┌─ Source material

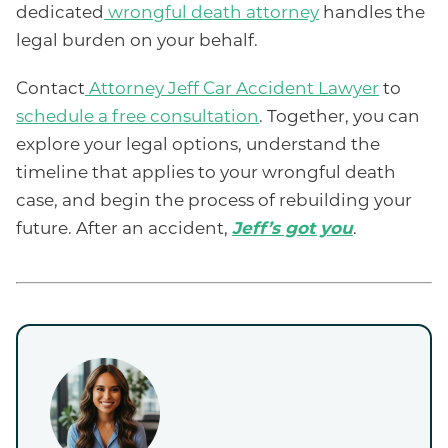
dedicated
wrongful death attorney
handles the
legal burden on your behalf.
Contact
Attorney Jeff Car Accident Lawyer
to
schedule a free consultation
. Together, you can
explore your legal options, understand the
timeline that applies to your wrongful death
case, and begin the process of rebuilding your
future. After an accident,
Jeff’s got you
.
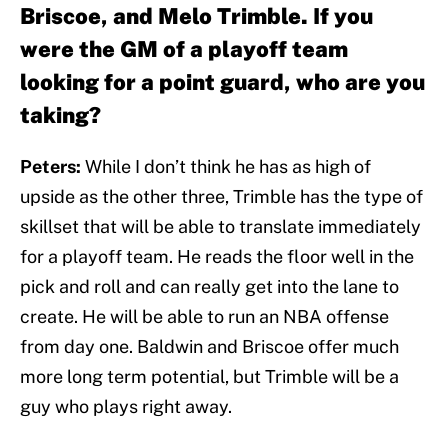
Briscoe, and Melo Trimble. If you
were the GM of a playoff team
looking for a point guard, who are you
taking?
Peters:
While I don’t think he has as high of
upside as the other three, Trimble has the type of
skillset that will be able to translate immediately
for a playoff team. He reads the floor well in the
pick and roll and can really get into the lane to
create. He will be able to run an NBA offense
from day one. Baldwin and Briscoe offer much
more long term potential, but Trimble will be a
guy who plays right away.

└─
┌─ Source material

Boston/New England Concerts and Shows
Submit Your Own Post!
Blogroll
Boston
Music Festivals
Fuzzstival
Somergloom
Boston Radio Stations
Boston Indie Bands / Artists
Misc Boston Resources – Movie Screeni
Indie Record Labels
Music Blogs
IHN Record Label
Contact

└─

### Task requirements
The answer should be only the number of lines in the data that include "wrongful".

### Task response
2